(Records for this task)
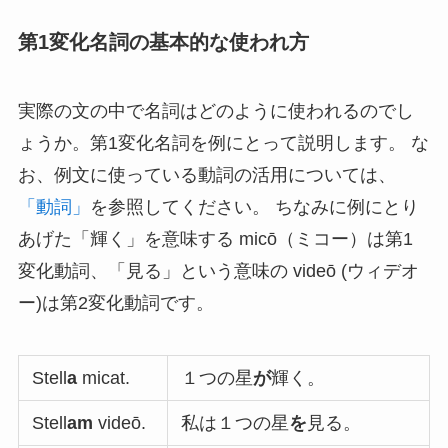
第1変化名詞の基本的な使われ方
実際の文の中で名詞はどのように使われるのでし
ょうか。第1変化名詞を例にとって説明します。 な
お、例文に使っている動詞の活用については、
「動詞」
を参照してください。 ちなみに例にとり
あげた「輝く」を意味する micō（ミコー）は第1
変化動詞、「見る」という意味の videō (ウィデオ
ー)は第2変化動詞です。
Stell
a
micat.
１つの星
が
輝く。
Stell
am
videō.
私は１つの星
を
見る。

(Task instructions)
Go through the material above and repeat it exactly. Omit the pictures.

(Answer for the task)
第1変化名詞の基本的な使われ方
実際の文の中で名詞はどのように使われるのでし
ょうか。第1変化名詞を例にとって説明します。 な
お、例文に使っている動詞の活用については、
「動詞」
を参照してください。 ちなみに例にとり
あげた「輝く」を意味する micō（ミコー）は第1
変化動詞、「見る」という意味の videō (ウィデオ
ー)は第2変化動詞です。
Stell
a
micat.
１つの星
が
輝く。
Stell
am
videō.
私は１つの星
を
見る。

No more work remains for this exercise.